Per parafrasare il Trono di spade, l’inverno è arrivato e sembra non volersene andare più.
Ha portato con sé il buio, la paura, la fine dell’ottimismo sul progresso così come sul futuro, la sparizione del pensiero, dell’etica e del coraggio di agire. Diffusa è la percezione che i barbari non siano quelli che da anni riempiono le narrazioni mediali e politiche per farci paura.
I Barbari ce li abbiamo in casa, sono dentro le élite, distribuiti nelle moltitudini che, con le loro scelte o non scelte, stanno determinando l’affermarsi del peggio in forma di fenomeni populisti, rancorosi, razzisti, guerrafondai, e omofobi.
In una parola i Barbari siamo noi.
In tutto il mondo occidentale si ha la percezione che qualcosa si sia rotto, sia cambiato per sempre, che si sia raggiunto un punto di non ritorno del cosiddetto “progresso”, che ha caratterizzato gli ultimi 80 anni di storia, garantendo l’affermarsi di istituzioni con una loro narrazione comune e condivisibile. Oggi tutto questo è svanito nel nulla, si è svuotato di senso e di prospettiva, non ha più un fine, è caduto rovinosamente in un precipizio, fatto di incertezza esistenziale e insicurezza, frutto della frammentazione generalizzata in atto, della sparizione della solidarietà, del bene comune, della verità, di una visione comune.

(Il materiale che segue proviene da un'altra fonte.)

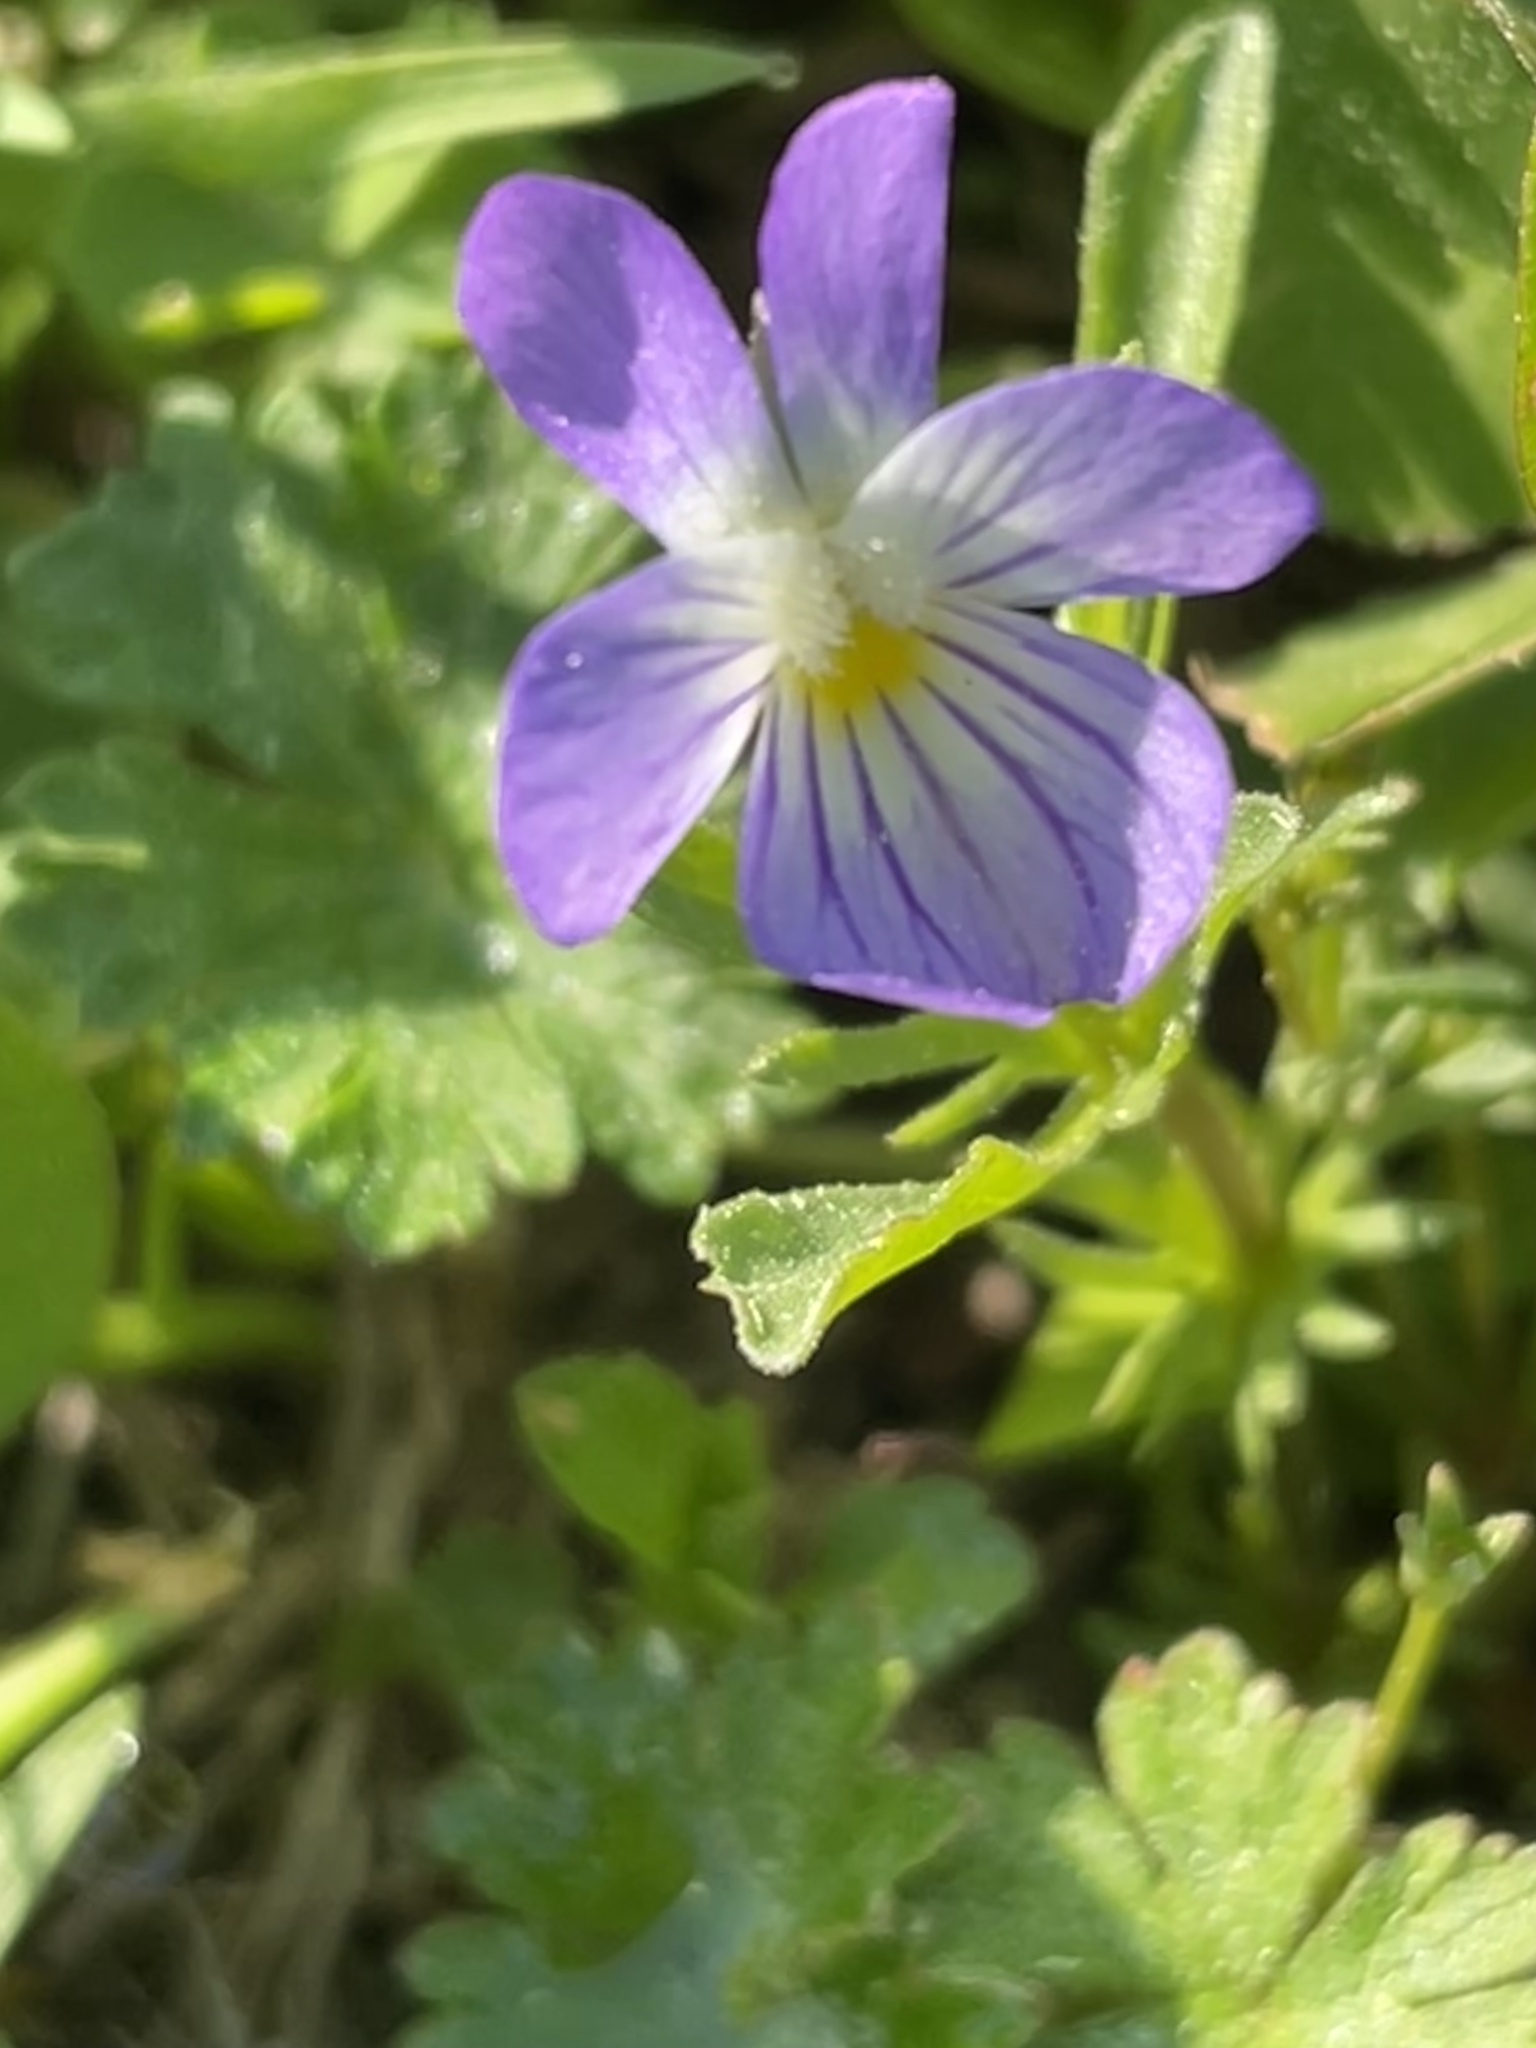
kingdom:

Dentro questa crisi, a cui si è arrivati dopo anni di individualismo sfrenato, accelerato menefreghismo e astensionismo, elitario narcisismo, si percepisce la necessità di un cambio di rotta, di alternative. Servono alternative capaci di rasserenare, di ridare sicurezza, di fornire strumenti culturali utili a interpretare e leggere la realtà, alla ricerca di soluzioni.
Una delle soluzioni oggi possibile, forse l’unica che ci resta dopo le devastazioni social che hanno distrutto relazioni e legami, rapporti di prossimità così come identità personali e collettive, è quella della comunità.
Il tema era stato anticipato molti anni fa nei suoi libri da Zigmunt Bauman. Oggi la voglia di comunità coinvolge tutti. Pochi continuano a credere che, con quello che sta loro capitando intorno, il loro “io” sia ancora una entità stabile, da difendere.
La voglia però non basta, bisogna scegliere la prospettiva comunitaria (comunistico), il comunitarismo, l’unica soluzione di convivenza, multiculturale, capace ancora di coinvolgere una collettività intorno a valori alti, capace di agire su problemi e soluzioni concrete, di rompere la passività diffusa e di portare a una nuova consapevolezza, anche politica.
La comunità può assumere forme diverse. Come comunità si sta costituendo anche la STULTIFERA NAVIS.
Un progetto (multi)culturale, transdisciplinare, plurale, raggiungibile, capace di aggregare e far dialogare persone diverse, contente di rimpatriare in uno spazio coabitato comunitario e gentile, dopo lo sradicamento sperimentato su piattaforme cacofoniche (a)social ghetto, che hanno fatto dell’individualismo e del consumismo le loro parole chiave.